▸ MATERIAL FOR THE TASK:

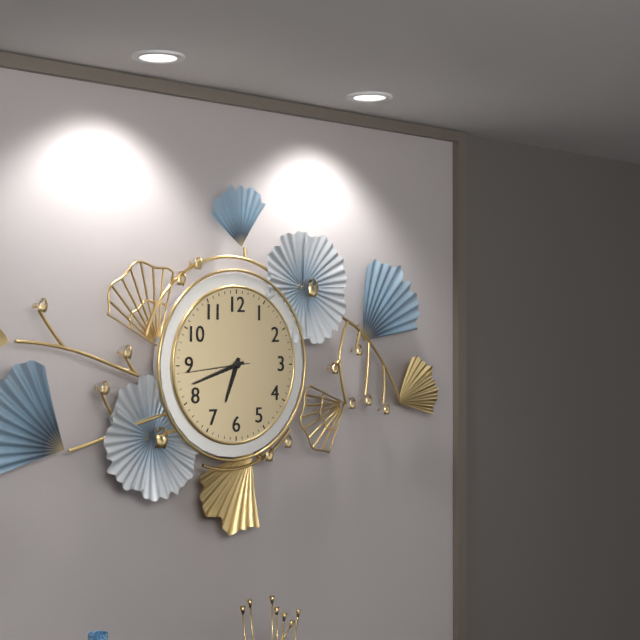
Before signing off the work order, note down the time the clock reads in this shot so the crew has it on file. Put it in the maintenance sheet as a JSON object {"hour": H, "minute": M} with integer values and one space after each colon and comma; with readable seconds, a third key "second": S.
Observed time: {"hour": 6, "minute": 42, "second": 44}
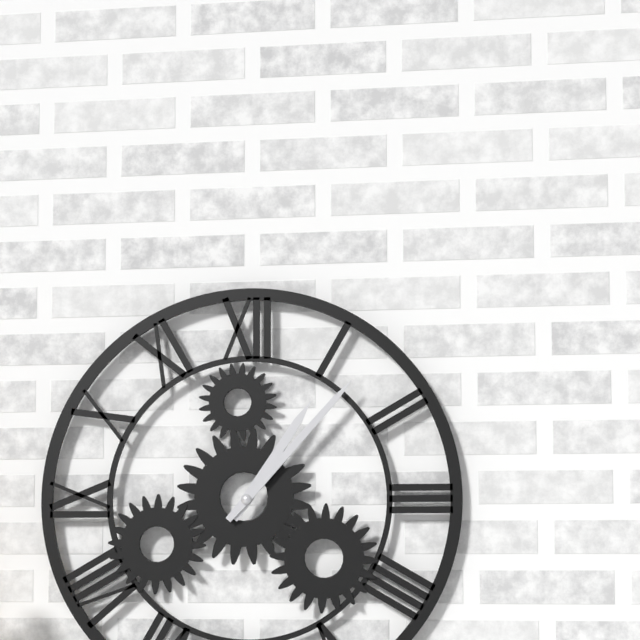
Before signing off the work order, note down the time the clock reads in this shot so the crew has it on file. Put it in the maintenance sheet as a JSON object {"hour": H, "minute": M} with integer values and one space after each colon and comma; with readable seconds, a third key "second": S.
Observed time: {"hour": 1, "minute": 7}
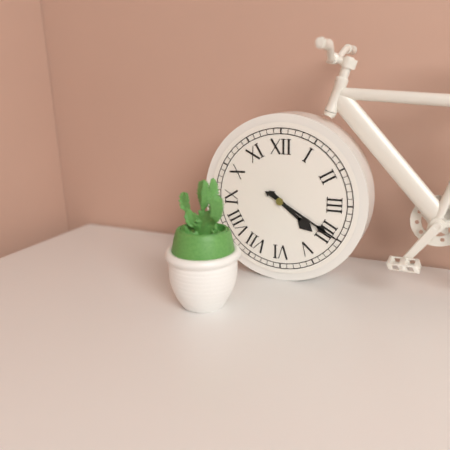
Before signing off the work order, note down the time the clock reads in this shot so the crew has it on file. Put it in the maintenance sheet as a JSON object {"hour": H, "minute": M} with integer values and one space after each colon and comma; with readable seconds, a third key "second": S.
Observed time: {"hour": 4, "minute": 20}
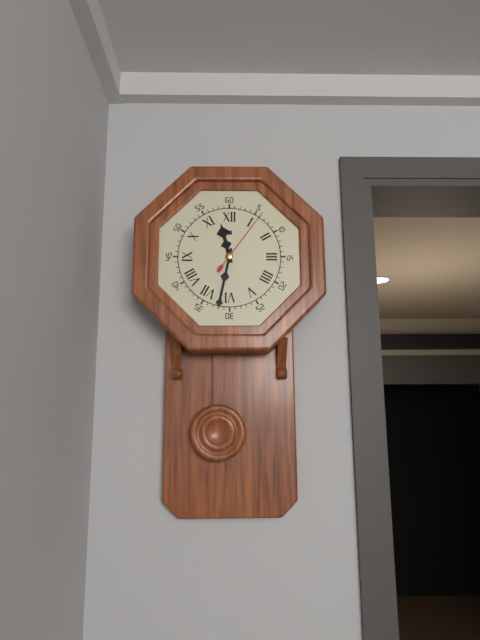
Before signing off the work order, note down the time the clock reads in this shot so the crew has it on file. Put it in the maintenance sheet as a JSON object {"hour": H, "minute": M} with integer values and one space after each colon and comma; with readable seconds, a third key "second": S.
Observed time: {"hour": 11, "minute": 32, "second": 6}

▸ TO DO: Rewrite all of the data above, replacing every occurrence of "maintenance sheet" with "service log" and keeping everything else unchanged. Omit the pictures from your rewritten version.

▸ ANSWER IN FULL:
Before signing off the work order, note down the time the clock reads in this shot so the crew has it on file. Put it in the service log as a JSON object {"hour": H, "minute": M} with integer values and one space after each colon and comma; with readable seconds, a third key "second": S.
Observed time: {"hour": 6, "minute": 42, "second": 44}
Before signing off the work order, note down the time the clock reads in this shot so the crew has it on file. Put it in the service log as a JSON object {"hour": H, "minute": M} with integer values and one space after each colon and comma; with readable seconds, a third key "second": S.
Observed time: {"hour": 1, "minute": 7}
Before signing off the work order, note down the time the clock reads in this shot so the crew has it on file. Put it in the service log as a JSON object {"hour": H, "minute": M} with integer values and one space after each colon and comma; with readable seconds, a third key "second": S.
Observed time: {"hour": 4, "minute": 20}
Before signing off the work order, note down the time the clock reads in this shot so the crew has it on file. Put it in the service log as a JSON object {"hour": H, "minute": M} with integer values and one space after each colon and comma; with readable seconds, a third key "second": S.
Observed time: {"hour": 11, "minute": 32, "second": 6}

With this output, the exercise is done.